El cierre de la siderúrgica Huachipato no se puede analizar desde una perspectiva puramente local. Por supuesto, sus efectos dramáticos, medidos en desempleo, abandono, pobreza y desarraigo se deben observar y enfrentar desde ese territorio. Pero el fenómeno que llevó al fin del acero chileno se tiene que mirar a la distancia. Porque la causa no está en Talcahuano. No fueron los trabajadores siderúrgicos los culpables de esta catástrofe, ni tampoco fue un fenómeno natural, que llegó como un cataclismo que nadie podía prever.
El fin de Huachipato no era inevitable, pero ha sucedido. Se hablaba desde hace varias décadas de que este momento llegaría, producto de las aperturas exageradas a los mercados libres y al capitalismo global. Pero parecía una amenaza lejana, hasta que ese día llegó. Y con ella se acabó la promesa de la industrialización chilena, que intentó una vía chilena a un desarrollo no dependiente, que pudiera entregar valor a las regiones, incubar capacidades tecnológicas y posibilidades de ascenso social a escala nacional.
El sueño partió en 1939, con la creación de la Corfo en el gobierno del Frente Popular. Esa voluntad pionera permitió aunar fondos públicos y privados para constituir la Compañía de Aceros del Pacífico (CAP) en 1946, cuyo primer gran objetivo fue la siderúrgica de Huachipato, inaugurada en 1950. Se invirtieron 87 millones de dólares de la época, una cifra enorme, que buscaba alcanzar el autoabastecimiento de acero en el país.
En la actualidad, Huachipato sigue liderando la producción de acero en Chile con una capacidad de producción de 800.000 toneladas de acero líquido/año. Pero de nada vale esa enorme potencia técnica y profesional. De nada sirve que Huachipato sea una industria plenamente integrada al desarrollo regional. Poco importa que el acero que produce se elabore a partir de materias primas locales, como el mineral de hierro, el carbón y la caliza. No es relevante el impacto cultural, deportivo, social y laboral que ha generado por más de 70 años. La sentencia ya estaba escrita, entre China y las bolsas de los mercados mundiales.
Huachipato es otra expresión de la larga decadencia de un tipo de capitalismo democrático que intentó ciertas formas de prosperidad compartida, que hoy parecen reliquias inmemoriales. Lo que llegó en el siglo XXI ha sido una larga ola de desindustrialización, que ha llevado a la destrucción de los pocos buenos empleos que se habían creado en el siglo XX, dejando un campo abierto a la frustración y el resentimiento.
Martín Wolf, un observador lúcido de nuestra época desde las páginas del Financial Times, sostiene que esta es la causa de la pérdida de legitimidad del capitalismo y del bajo apoyo a la democracia.
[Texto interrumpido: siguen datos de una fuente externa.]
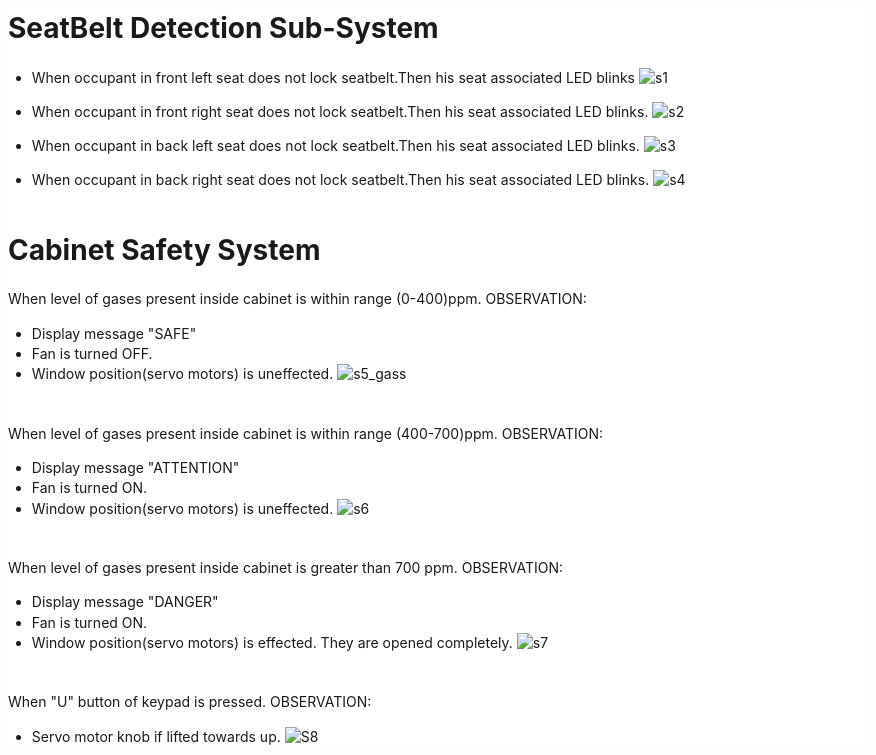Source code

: # SeatBelt Detection Sub-System

- When occupant in front left seat does not lock seatbelt.Then his seat associated LED blinks
![s1](https://user-images.githubusercontent.com/46949702/157369534-9b3d317f-f0d8-4d93-9774-9e701f1e35f4.png)

- When occupant in front right seat does not lock seatbelt.Then his seat associated LED blinks.
![s2](https://user-images.githubusercontent.com/46949702/157369538-cf1a77b4-27ca-417b-9e55-38c184f62dfc.png)

- When occupant in back left seat does not lock seatbelt.Then his seat associated LED blinks.
![s3](https://user-images.githubusercontent.com/46949702/157369540-be1b0ac9-3c36-4ec0-8f9b-f984d6046609.png)

- When occupant in back right seat does not lock seatbelt.Then his seat associated LED blinks.
![s4](https://user-images.githubusercontent.com/46949702/157369544-05721b33-cf17-4b9e-bde1-8bc2f691ac67.png)

# Cabinet Safety System

When level of gases present inside cabinet is within range (0-400)ppm.
OBSERVATION: 

- Display message "SAFE"
- Fan is turned OFF.
- Window position(servo motors) is uneffected.
![s5_gass](https://user-images.githubusercontent.com/46949702/157369548-4528f5d3-5c88-4ce0-8d64-556e5cf06389.png)

#
When level of gases present inside cabinet is within range (400-700)ppm. 
OBSERVATION: 

- Display message "ATTENTION"
- Fan is turned ON.
- Window position(servo motors) is uneffected.
![s6](https://user-images.githubusercontent.com/46949702/157369550-bc610899-918c-4252-abfe-ae0885977af4.png)
#
When level of gases present inside cabinet is greater than 700 ppm. 
OBSERVATION: 

- Display message "DANGER"
- Fan is turned ON.
- Window position(servo motors) is effected. They are opened completely.
![s7](https://user-images.githubusercontent.com/46949702/157369554-7bb2b041-b652-4278-8475-cfd96662b577.png)

#
When "U" button of keypad is pressed.
OBSERVATION:

- Servo motor knob if lifted towards up.
![S8](https://user-images.githubusercontent.com/46949702/157369556-97a64bea-e635-49d5-8e92-9560be47b0e8.png)
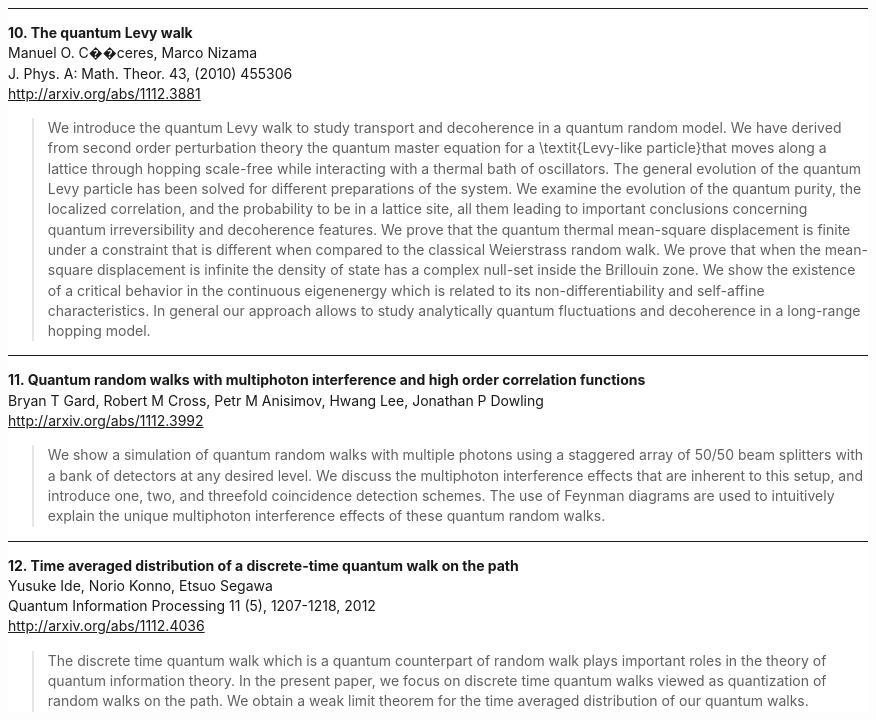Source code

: ------

**10.    The quantum Levy walk**  
Manuel O. C��ceres, Marco Nizama  
J. Phys. A: Math. Theor. 43, (2010) 455306  
http://arxiv.org/abs/1112.3881  
<blockquote>
<p>
We introduce the quantum Levy walk to study transport and decoherence in a quantum random model. We have derived from second order perturbation theory the quantum master equation for a \textit{Levy-like particle}that moves along a lattice through hopping scale-free while interacting with a thermal bath of oscillators. The general evolution of the quantum Levy particle has been solved for different preparations of the system. We examine the evolution of the quantum purity, the localized correlation, and the probability to be in a lattice site, all them leading to important conclusions concerning quantum irreversibility and decoherence features. We prove that the quantum thermal mean-square displacement is finite under a constraint that is different when compared to the classical Weierstrass random walk. We prove that when the mean-square displacement is infinite the density of state has a complex null-set inside the Brillouin zone. We show the existence of a critical behavior in the continuous eigenenergy which is related to its non-differentiability and self-affine characteristics. In general our approach allows to study analytically quantum fluctuations and decoherence in a long-range hopping model.
</p>
</blockquote>

------

**11.    Quantum random walks with multiphoton interference and high order correlation functions**  
Bryan T Gard, Robert M Cross, Petr M Anisimov, Hwang Lee, Jonathan P Dowling  
http://arxiv.org/abs/1112.3992  
<blockquote>
<p>
We show a simulation of quantum random walks with multiple photons using a staggered array of 50/50 beam splitters with a bank of detectors at any desired level. We discuss the multiphoton interference effects that are inherent to this setup, and introduce one, two, and threefold coincidence detection schemes. The use of Feynman diagrams are used to intuitively explain the unique multiphoton interference effects of these quantum random walks.
</p>
</blockquote>

------

**12.    Time averaged distribution of a discrete-time quantum walk on the path**  
Yusuke Ide, Norio Konno, Etsuo Segawa  
Quantum Information Processing 11 (5), 1207-1218, 2012  
http://arxiv.org/abs/1112.4036  
<blockquote>
<p>
The discrete time quantum walk which is a quantum counterpart of random walk plays important roles in the theory of quantum information theory. In the present paper, we focus on discrete time quantum walks viewed as quantization of random walks on the path. We obtain a weak limit theorem for the time averaged distribution of our quantum walks.
</p>
</blockquote>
Lo que parece ocurrir es que la izquierda y la derecha se están polarizando, entre los que afirman que al capitalismo le iría mejor sin democracia, y los sostienen que la democracia estaría mejor sin capitalismo. Y en esa deriva, no hay punto de encuentro que permita nuevas experiencias de desarrollo local y productivo como las que impulsó la Corfo mediados del siglo pasado.
Experiencias traumáticas como Huachipato revelan que el binomio capitalismo-democracia no está operando. Las tensiones entre los fundamentos igualitarios de la democracia y las fuerzas desigualitarias del capitalismo no son capaces de ser procesadas. No existe un punto de equilibrio entre la globalización del mercado y las bases locales y nacionales de la democracia. En todo este desorden, Talcahuano salió del mapa mundial del acero. Y lo que quedará será desempleo, precariedad, empleo temporal, migración y degradación de la confianza social. No es extraño que así se incremente la criminalidad, las afecciones psicológicas, las muertes prematuras y la degradación ambiental.
Hoy parece increíble que en 1939 ese era el estado del país. Y en menos de una década se logró proyectar todo un nuevo modelo de desarrollo y se comenzó a implementar en democracia. Ese lejano recuerdo, del que surgió Huachipato y un conjunto de empresas, públicas y privadas, de alto impacto tecnológico y social, debería ser la fuente de inspiración para quienes creemos que Chile puede ser mucho más que un mercado exportador de recursos naturales y un administrador de servicios con bajo valor agregado.
Para resolver la crisis del capitalismo democrático necesitamos un nuevo contrato social, con cláusulas nuevas e innovadoras, que apueste por la seguridad económica frente a las crisis. Ese es el reto fundamental de nuestro presente, y la única forma de proteger a la sociedad de la enorme incertidumbre que nos acongoja.